Wendy read comments from two of the absent book club members:
Betsy Merceron wrote to the group that Küntslers in Paradise is a book set in her parents’ territory, mentally and physically. As a teen, Betsy’s mother pointed out Schoenberg’s house to her near UCLA, and they used to visit family friends in their rickety Venice houses (now asking $2 million).
 
Sealia wrote that she liked the book.
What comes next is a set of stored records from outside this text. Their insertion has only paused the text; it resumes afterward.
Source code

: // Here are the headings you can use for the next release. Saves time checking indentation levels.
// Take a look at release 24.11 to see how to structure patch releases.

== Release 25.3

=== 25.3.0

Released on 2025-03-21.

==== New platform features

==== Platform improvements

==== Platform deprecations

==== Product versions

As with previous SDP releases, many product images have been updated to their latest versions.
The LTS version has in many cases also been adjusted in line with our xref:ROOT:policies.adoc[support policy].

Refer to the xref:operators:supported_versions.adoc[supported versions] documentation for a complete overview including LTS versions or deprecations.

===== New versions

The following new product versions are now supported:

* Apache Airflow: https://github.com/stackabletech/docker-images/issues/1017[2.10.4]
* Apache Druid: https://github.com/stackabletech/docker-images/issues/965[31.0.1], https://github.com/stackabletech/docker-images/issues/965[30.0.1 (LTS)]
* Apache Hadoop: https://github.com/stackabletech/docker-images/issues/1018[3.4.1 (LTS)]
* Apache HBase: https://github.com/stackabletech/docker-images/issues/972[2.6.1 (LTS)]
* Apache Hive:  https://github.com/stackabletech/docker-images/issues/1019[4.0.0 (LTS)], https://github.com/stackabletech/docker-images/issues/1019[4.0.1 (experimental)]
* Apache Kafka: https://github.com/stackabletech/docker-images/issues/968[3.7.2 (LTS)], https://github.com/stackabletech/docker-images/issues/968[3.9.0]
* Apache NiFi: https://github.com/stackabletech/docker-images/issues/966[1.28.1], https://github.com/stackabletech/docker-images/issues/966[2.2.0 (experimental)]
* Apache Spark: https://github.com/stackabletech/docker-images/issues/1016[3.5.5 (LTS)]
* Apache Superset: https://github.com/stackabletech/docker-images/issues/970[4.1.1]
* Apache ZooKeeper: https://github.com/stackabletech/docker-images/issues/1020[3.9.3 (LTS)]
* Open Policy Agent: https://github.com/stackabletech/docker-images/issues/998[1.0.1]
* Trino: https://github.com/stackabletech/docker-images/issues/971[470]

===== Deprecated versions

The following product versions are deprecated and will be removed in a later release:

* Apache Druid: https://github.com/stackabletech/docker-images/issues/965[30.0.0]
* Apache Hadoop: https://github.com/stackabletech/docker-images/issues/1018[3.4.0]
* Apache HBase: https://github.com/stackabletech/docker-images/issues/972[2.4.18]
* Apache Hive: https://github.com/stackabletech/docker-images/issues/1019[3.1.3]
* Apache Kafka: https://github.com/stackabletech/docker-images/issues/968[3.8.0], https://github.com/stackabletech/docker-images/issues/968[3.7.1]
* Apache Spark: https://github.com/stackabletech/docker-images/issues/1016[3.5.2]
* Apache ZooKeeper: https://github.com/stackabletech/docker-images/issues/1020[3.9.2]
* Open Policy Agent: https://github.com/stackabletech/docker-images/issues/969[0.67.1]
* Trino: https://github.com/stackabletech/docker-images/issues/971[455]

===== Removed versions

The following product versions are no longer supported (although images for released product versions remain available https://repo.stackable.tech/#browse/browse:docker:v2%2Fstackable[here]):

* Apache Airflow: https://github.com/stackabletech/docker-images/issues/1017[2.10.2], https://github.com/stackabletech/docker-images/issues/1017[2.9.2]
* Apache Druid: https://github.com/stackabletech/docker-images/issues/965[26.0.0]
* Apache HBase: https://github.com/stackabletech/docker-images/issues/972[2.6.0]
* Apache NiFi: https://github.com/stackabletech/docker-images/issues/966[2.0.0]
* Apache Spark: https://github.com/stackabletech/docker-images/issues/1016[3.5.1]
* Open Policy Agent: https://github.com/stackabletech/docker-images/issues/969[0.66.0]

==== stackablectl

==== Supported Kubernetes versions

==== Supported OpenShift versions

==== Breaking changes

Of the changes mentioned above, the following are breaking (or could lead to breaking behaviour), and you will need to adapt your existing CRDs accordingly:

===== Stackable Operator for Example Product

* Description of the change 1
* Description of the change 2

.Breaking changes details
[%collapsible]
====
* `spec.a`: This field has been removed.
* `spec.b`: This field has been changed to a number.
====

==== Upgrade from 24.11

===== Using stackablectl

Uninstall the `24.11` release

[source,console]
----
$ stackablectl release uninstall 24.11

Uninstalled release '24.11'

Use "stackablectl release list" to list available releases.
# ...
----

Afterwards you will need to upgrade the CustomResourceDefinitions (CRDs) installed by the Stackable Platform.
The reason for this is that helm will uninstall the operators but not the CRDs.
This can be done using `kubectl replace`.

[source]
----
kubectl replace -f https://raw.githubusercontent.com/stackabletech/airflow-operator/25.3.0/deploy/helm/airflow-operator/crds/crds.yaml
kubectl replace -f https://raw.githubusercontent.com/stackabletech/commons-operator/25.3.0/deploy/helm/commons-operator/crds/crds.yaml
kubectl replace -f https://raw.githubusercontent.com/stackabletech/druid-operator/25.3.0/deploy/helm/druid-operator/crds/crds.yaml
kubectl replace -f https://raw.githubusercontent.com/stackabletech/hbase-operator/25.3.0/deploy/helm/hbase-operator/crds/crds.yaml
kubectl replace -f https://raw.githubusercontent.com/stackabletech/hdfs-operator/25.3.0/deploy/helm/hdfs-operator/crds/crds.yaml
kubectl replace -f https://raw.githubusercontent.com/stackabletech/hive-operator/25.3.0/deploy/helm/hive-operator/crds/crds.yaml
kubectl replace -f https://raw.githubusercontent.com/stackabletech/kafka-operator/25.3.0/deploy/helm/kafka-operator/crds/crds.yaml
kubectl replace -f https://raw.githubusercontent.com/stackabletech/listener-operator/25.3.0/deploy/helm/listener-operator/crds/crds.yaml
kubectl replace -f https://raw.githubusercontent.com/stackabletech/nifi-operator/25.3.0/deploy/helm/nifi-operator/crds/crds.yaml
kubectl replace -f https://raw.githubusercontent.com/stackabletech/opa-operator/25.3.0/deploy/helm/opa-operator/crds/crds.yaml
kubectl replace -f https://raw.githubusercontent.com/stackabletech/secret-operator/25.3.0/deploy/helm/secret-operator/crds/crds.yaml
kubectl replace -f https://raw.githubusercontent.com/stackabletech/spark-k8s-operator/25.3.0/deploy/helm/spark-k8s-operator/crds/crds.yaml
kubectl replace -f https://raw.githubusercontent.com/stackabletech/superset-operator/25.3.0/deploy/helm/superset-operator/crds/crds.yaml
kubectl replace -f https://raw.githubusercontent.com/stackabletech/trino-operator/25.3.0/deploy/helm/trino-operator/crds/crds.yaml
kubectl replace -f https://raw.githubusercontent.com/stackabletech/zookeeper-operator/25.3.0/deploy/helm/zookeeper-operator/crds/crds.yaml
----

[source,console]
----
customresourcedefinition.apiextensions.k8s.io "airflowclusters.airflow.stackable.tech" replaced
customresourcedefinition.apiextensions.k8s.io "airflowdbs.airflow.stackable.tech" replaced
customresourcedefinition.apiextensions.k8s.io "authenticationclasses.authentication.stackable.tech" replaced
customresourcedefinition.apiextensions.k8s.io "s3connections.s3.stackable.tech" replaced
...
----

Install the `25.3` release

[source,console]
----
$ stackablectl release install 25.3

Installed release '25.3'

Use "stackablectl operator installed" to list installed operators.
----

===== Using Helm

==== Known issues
Not in a “I can’t put this down” kind of a way, but in a “this is nice and easy to read” kind of way. While stories about the Holocaust and Jewish trauma are often hard to read, she found this book dealt with it in a lighthearted way that spoke more to hope, moving forward (without just ignoring the past), and mostly about human connection. Sealia loved the way Julian and his grandmother’s relationship shifted as the story continued and that we as the reader picked up on it even when it isn’t explicitly explained. Another theme she liked was that people change people, meaning that your relationships with certain individuals, often met by chance in this story, can change who you are and how you move through the world. She enjoyed the name dropping as well through the story, because she likes those sorts of historical fictions where the plausibility of certain events or people meeting are tied into the story.  She did spend an awful lot of the book worrying that the book was going to end when Mamie died. And she was dreading it! So she was very pleased that the author didn’t end it that way. Haha!  For Sealia, the book treats a difficult subject with quiet humour and lovely storytelling, keeping hope, connections, and humanity at the forefront to push aside despair.